Solved – R as an alternative to SAS for large data

large datarsas

I know that R is not particularly helpful for analysing large datasets given that R loads all the data in memory whereas something like SAS does sequential analysis. That said, there are packages like bigmemory that allows users to perform large data analysis (statistical analysis) more efficiently in R.

I wanted to know, apart from all the theoretical information, has anyone used / is using R for analysing large datasets in an enterprise environment and what are the typical issues that could arise. By large datasets I am referring to datasets that are ~ 200 GB in size. Also, any thoughts on real-life examples of migrating from SAS to R in such use cases would be helpful.

Best Answer

I have done work on very large data sets in R, and not had problems.

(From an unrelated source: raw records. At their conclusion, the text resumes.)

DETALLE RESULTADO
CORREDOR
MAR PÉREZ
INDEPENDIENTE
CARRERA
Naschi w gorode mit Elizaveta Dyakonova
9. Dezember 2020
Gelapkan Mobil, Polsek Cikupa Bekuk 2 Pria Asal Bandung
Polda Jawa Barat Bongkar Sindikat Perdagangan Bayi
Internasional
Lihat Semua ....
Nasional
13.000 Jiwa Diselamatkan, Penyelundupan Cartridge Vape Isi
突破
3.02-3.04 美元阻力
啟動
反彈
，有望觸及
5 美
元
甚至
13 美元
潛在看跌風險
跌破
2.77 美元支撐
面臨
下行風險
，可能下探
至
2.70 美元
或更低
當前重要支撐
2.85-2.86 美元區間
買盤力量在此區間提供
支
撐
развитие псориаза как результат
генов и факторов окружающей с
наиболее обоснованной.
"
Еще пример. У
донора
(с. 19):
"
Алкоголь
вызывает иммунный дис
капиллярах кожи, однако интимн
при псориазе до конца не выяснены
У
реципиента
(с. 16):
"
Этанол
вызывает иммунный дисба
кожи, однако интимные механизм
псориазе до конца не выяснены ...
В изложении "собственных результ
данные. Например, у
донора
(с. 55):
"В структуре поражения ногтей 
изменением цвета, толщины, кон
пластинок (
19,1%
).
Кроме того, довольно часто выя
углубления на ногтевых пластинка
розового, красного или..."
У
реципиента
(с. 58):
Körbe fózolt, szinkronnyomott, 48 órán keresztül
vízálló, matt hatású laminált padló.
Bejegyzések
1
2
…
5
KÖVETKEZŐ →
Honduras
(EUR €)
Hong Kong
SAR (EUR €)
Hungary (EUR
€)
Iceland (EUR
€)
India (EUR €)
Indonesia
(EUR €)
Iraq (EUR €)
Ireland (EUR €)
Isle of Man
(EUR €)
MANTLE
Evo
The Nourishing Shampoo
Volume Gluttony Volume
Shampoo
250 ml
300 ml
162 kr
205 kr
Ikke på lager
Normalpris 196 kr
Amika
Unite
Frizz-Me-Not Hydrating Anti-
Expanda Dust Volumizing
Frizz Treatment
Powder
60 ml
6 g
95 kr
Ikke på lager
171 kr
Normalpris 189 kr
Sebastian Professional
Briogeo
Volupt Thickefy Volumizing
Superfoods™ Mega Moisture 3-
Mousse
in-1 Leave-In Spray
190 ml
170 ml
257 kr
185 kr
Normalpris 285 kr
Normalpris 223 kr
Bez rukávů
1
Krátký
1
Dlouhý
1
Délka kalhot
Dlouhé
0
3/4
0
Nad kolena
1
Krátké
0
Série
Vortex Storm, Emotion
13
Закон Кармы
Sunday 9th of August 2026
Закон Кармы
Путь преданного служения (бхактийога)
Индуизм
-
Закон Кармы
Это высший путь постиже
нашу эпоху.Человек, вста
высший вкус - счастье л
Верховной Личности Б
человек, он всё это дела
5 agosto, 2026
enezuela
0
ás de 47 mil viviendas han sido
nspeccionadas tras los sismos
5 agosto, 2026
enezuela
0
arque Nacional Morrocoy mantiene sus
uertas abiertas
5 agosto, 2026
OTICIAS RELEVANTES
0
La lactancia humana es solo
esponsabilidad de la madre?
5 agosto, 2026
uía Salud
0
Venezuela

There are several approaches that work, but my basic paradigm is that I find ways to process the data "sequentially". Obviously SAS has the same fundamental memory constraints if you're using it on the same machine, using R is just a little more DIY.

In every case that I have ever encountered I'm either doing analysis on some kind of summary of the data, or I'm doing analysis on chunks of the data and then summarizing the results. Either way that's easy to accomplish in R.

It's pretty easy to create summaries if you have your data structured in some way (really in any way). Hadoop is a leading tool for creating summaries, but it's easy to do batch processing on R Data files, and if your data will fit on your local storage device, it's also faster to batch process it that way (in terms of both processing time and development time).

It's also pretty easy to batch your analysis by chunk as well using the same thought process.

If you're really dying to do a linear model directly on a gigantic data set, then I think bigmemory is your answer, as suggested by Stéphane Laurent.

I don't really think there is one "answer" to "how do you deal with memory constraints" or "move to a new platform", but this is my long winded two cents.